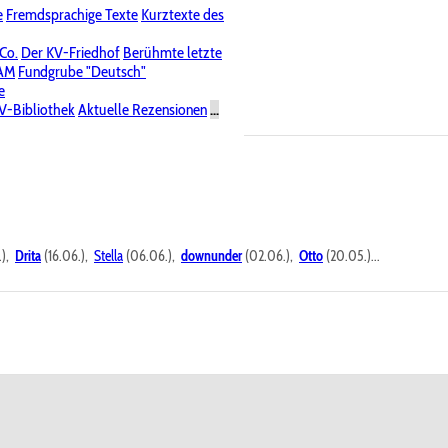
e
Fremdsprachige Texte
Kurztexte des
Nichtöffentliche Foren
 Co.
Der KV-Friedhof
Berühmte letzte
PAM
Fundgrube "Deutsch"
e
V-Bibliothek
Aktuelle Rezensionen
...
.),
Drita
(16.06.),
Stella
(06.06.),
downunder
(02.06.),
Otto
(20.05.)...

● ● ● ● ● ● ●

[How to complete this task] Write out once more the lines above beginning at the line with "Kurztexte des"; continue through the final line and stop there.

[Reply to the exercise]
Kurztexte des
Nichtöffentliche Foren
 Co.
Der KV-Friedhof
Berühmte letzte
PAM
Fundgrube "Deutsch"
e
V-Bibliothek
Aktuelle Rezensionen
...
.),
Drita
(16.06.),
Stella
(06.06.),
downunder
(02.06.),
Otto
(20.05.)...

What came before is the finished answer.